Work instruction 1: Could you condense the paragraph in the model endpoint documentation that begins "Each model endpoint is associated" into a short list that keeps its main facts?
Work instruction 2: Can you reproduce, word for word, the part of the model endpoint documentation that opens with the words containing "2. At node pre-execution" and closes with "the node's reputation."?

Extract to read:
Example input schema for a summarization model:

input_schema:
  type: object
  properties:
    text:
      type: string
      minLength: 10
      maxLength: 8192
  required: [text]

Output schema:

output_schema:
  type: object
  properties:
    summary:
      type: string
  required: [summary]

When a job is received, the agent uses these schemas to verify:

  • That the incoming request matches expectations

  • That the returned response conforms to the schema

  • That the model can be used in chained executions without ambiguity

Schemas are enforced at three points:

  1. At job submission

  2. At node pre-execution

  3. At node post-execution

Invalid responses (e.g., null, wrong keys, wrong types) cause job failure and downgrade the node's reputation.


Securing Endpoints

Each model endpoint is associated with a wallet address (from the deployer). By default, any public user can call a model endpoint. However, private endpoints can be configured with access control via token scopes or API key signatures.

To enable basic access control, generate a signed access token:

infra token generate --model summarizer-v1 --expires-in 1h

This token is included in the request header:

curl -X POST https://api.inframind.host/inference/v1/summarizer-v1 \
  -H "Authorization: Bearer <TOKEN>" \
  -H "Content-Type: application/json" \
  -d '{"text": "The runtime must be sovereign."}'

Tokens are JWT-encoded with scope, TTL, and model restrictions. Invalid tokens result in 401 Unauthorized before job scheduling.

[Data entries]

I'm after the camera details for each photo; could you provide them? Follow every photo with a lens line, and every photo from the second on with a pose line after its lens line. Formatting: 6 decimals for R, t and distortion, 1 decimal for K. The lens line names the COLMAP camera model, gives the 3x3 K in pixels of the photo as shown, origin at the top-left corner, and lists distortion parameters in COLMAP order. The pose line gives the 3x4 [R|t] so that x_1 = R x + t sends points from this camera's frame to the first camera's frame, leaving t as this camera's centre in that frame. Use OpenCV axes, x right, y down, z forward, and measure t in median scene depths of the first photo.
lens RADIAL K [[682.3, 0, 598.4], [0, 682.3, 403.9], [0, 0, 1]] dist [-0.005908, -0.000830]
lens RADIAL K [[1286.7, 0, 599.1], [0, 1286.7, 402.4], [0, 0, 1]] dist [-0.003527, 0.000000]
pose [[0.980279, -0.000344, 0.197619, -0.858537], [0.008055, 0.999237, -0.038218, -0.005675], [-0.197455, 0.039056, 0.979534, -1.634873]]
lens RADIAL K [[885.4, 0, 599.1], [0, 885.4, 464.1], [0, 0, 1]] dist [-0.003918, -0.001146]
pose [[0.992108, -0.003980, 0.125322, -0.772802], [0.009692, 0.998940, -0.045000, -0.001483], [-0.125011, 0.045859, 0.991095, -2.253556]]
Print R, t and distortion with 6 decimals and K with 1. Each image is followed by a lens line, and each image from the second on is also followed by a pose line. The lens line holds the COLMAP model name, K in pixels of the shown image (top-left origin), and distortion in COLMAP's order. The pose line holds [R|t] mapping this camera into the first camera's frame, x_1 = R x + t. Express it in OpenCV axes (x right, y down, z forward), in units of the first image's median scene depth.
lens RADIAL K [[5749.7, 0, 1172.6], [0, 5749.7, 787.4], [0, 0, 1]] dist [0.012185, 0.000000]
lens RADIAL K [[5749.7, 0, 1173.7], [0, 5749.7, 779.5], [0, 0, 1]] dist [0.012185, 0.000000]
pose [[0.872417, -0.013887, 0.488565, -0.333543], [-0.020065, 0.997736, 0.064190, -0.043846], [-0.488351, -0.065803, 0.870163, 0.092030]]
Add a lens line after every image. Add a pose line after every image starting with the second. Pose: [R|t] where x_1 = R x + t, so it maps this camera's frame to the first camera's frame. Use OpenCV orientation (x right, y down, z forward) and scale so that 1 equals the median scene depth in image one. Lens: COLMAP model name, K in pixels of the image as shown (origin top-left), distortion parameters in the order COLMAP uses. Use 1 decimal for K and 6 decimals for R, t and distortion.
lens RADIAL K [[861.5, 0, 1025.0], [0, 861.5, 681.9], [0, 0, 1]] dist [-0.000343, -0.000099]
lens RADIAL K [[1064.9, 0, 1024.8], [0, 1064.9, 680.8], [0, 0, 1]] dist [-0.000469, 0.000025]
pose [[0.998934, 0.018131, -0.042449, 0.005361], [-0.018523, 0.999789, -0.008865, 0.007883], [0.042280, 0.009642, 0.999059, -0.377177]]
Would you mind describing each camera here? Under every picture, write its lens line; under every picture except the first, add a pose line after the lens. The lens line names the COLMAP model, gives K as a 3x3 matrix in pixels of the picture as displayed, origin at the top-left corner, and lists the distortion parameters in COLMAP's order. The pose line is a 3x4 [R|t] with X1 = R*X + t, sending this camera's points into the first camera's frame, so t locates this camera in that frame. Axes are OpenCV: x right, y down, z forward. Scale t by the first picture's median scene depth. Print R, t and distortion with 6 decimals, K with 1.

Written reply 1:
- Each model endpoint is tied to the deployer's wallet address.
- By default, any public user can call a model endpoint.
- Private endpoints can restrict access through token scopes or API key signatures.

Written reply 2:
2. At node pre-execution

  3. At node post-execution

Invalid responses (e.g., null, wrong keys, wrong types) cause job failure and downgrade the node's reputation.